More Today in Rape Culture

[Content Note: Clergy abuse; rape culture; Christian Supremacy; secondary trauma.]

Laurie Goodstein and Erik Eckholm in the New York TimesChurch Battles Efforts to Ease Sex Abuse Suits:
While the first criminal trial of a Roman Catholic church official accused of covering up child sexual abuse has drawn national attention to Philadelphia, the church has been quietly engaged in equally consequential battles over abuse, not in courtrooms but in state legislatures around the country.

The fights concern proposals to loosen statutes of limitations, which impose deadlines on when victims can bring civil suits or prosecutors can press charges. These time limits, set state by state, have held down the number of criminal prosecutions and civil lawsuits against all kinds of people accused of child abuse — not just clergy members, but also teachers, youth counselors and family members accused of incest.

Victims and their advocates in New Jersey, Pennsylvania, Massachusetts and New York are pushing legislators to lengthen the limits or abolish them altogether, and to open temporary "windows" during which victims can file lawsuits no matter how long after the alleged abuse occurred.

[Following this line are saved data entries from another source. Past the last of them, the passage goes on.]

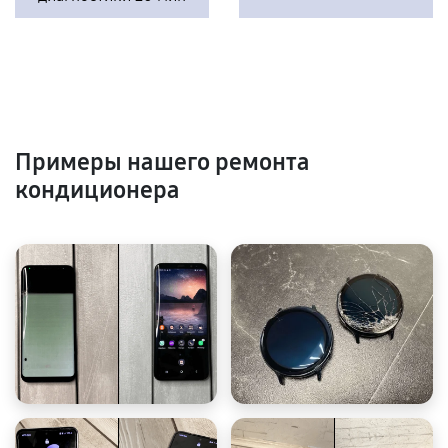
Примеры нашего ремонта
кондиционера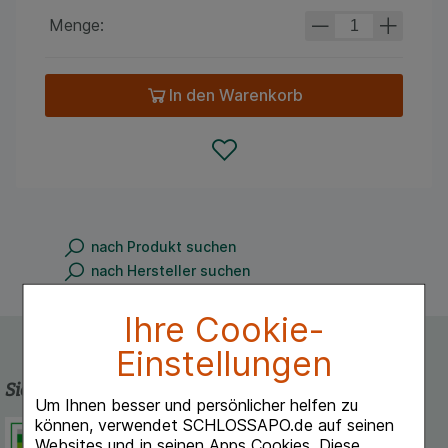
Menge:
In den Warenkorb
nach Produkt suchen
nach Hersteller suchen
Ihre Cookie-
Einstellungen
Sicherheit und Qualität
Um Ihnen besser und persönlicher helfen zu
können, verwendet SCHLOSSAPO.de auf seinen
Schlossapo.de ist registriert beim
Websites und in seinen Apps Cookies. Diese
Deutschen Institut für Medizinische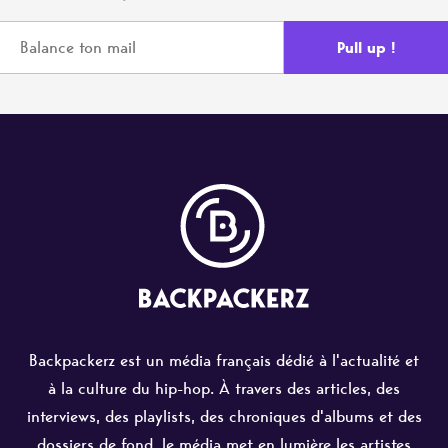
Backpackerz est un média français dédié à l'actualité et
à la culture du hip-hop. À travers des articles, des
interviews, des playlists, des chroniques d'albums et des
dossiers de fond, le média met en lumière les artistes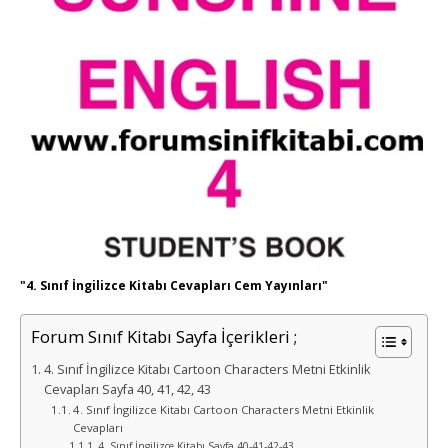
"4. Sınıf İngilizce Kitabı Cevapları Cem Yayınları"
Forum Sınıf Kitabı Sayfa İçerikleri ;
4. Sınıf İngilizce Kitabı Cartoon Characters Metni Etkinlik
Cevapları Sayfa 40, 41, 42, 43
4. Sınıf İngilizce Kitabı Cartoon Characters Metni Etkinlik
Cevapları
4. Sınıf İngilizce Kitabı Sayfa 40-41-42-43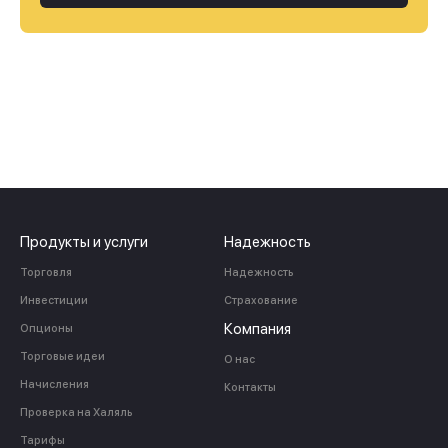
Продукты и услуги
Надежность
Торговля
Надежность
Инвестиции
Страхование
Компания
Опционы
Торговые идеи
О нас
Начисления
Контакты
Проверка на Халяль
Тарифы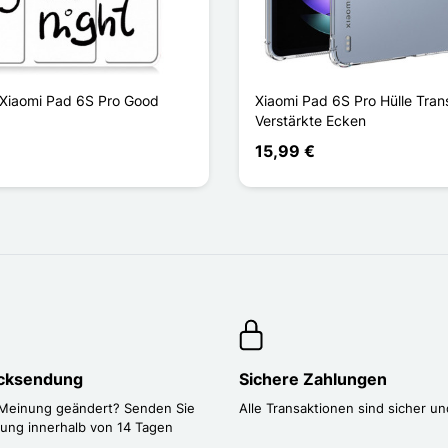
Xiaomi Pad 6S Pro Good
Xiaomi Pad 6S Pro Hülle Tran
Verstärkte Ecken
15,99 €
ücksendung
Sichere Zahlungen
 Meinung geändert? Senden Sie
Alle Transaktionen sind sicher un
lung innerhalb von 14 Tagen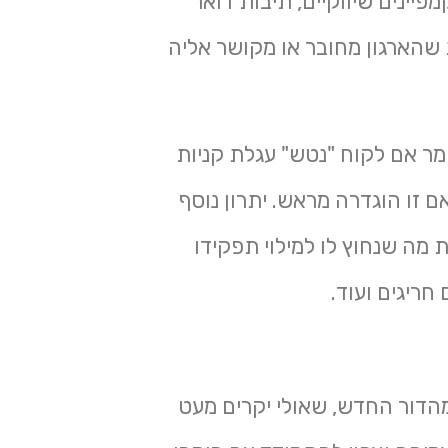
פיינים שיווקיים, תיבות דואר
ות ואתרי אינטרנט וכן מערכות ERP ו – CRM וכל מערכת שהארגון מחובר או מקושר אליה
מר אם לקוח "נטש" עגלת קניות
ם זו הוגדרה מראש. יתרון נוסף
מה שנחוץ לו למילוי תפקידו
ריגים ועוד.
מהדור החדש, שאולי יקרים מעט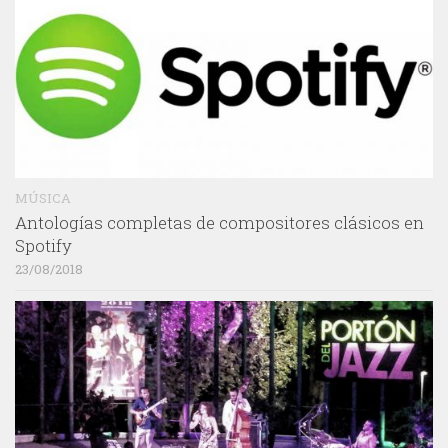
MÚSICA
Antologías completas de compositores clásicos en
Spotify
23/08/2018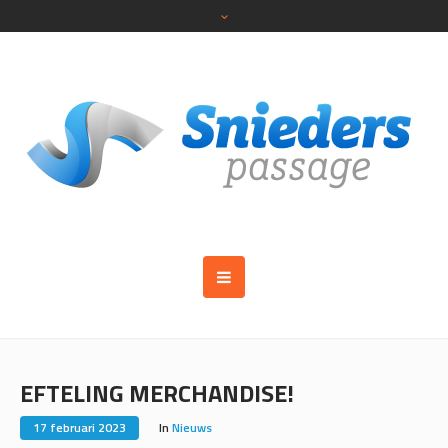
EFTELING MERCHANDISE!
17 februari 2023
In
Nieuws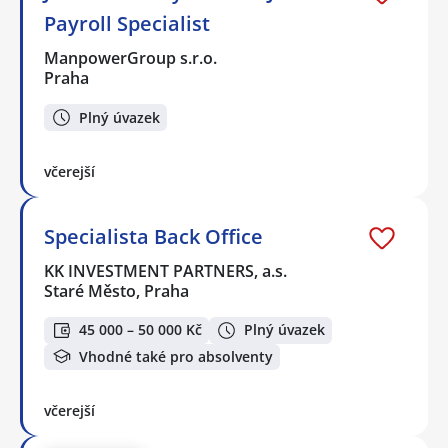
Payroll Specialist
ManpowerGroup s.r.o.
Praha
Plný úvazek
včerejší
Specialista Back Office
KK INVESTMENT PARTNERS, a.s.
Staré Město, Praha
45 000 – 50 000 Kč
Plný úvazek
Vhodné také pro absolventy
včerejší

The Catholic Church has successfully beaten back such proposals in many states, arguing that it is difficult to get reliable evidence when decades have passed and that the changes seem more aimed at bankrupting the church than easing the pain of victims.
Right. And there's no bigger victim than the poor Catholic Church. Victimized by survivors of sexual violence. Victimized by "homosexual priests." Victimized by the media. Victimized by gossips. The list goes on and on, but naturally never includes the Church's leadership who shielded and abetted rapists, thus ensuring multitudinous victims.
Already reeling from about $2.5 billion spent on legal fees, settlements and prevention programs relating to child sexual abuse, the church has fought especially hard against the window laws, which it sees as an open-ended and unfair exposure for accusations from the distant past. In at least two states, Colorado and New York, the church even hired high-priced lobbying and public relations firms to supplement its own efforts. Colorado parishes handed out postcards for churchgoers to send to their representatives, while in Ohio, bishops themselves pressed legislators to water down a bill.

The outcome of these legislative battles could have far greater consequences for the prosecution of child molesters, compensation of victims and financial health of some Catholic dioceses, legal experts say, than the trial of a church official in Philadelphia, where the jury is currently deliberating.
The Catholic Church is so invested in protecting itself from accountability that it is willing to fight state laws that would empower other survivors of sexual abuse.

Truly despicable.

The denial of justice in sexual assault cases reverberates in terrible ways. Rapists not held accountable continue to rape, thus creating more victims. And survivors are left to feel like their victimization does not matter. That is a great burden to carry, to be a survivor of sexual violence to whom indifference about that shattering breach of agency and safety is communicated in the most contemptuous, self-serving way.

The Catholic Church is trying to make the victims of its employees live as though nothing ever happened to them, or that what happened to them didn't matter, or that by speaking out and seeking accountability for what happened to them, it is they, the survivors, who are bringing ruination to the Church and its reputation (and coffers). This is a profound betrayal—and it a secondary trauma survivors are obliged to weather.

To fail once is shameful. To fail again, in protecting predators, is unforgivable. To fail yet once more, in revictimizing survivors, is an act of such deliberate cruelty I cannot comprehend the cavernous indecency underlying its corrupt instinct.

[Commenting Guidelines: Please take the time to make sure any criticisms are clearly directed at the Catholic Church leadership and not at "Catholics," many of whom are themselves critical of the failures of Church leadership.]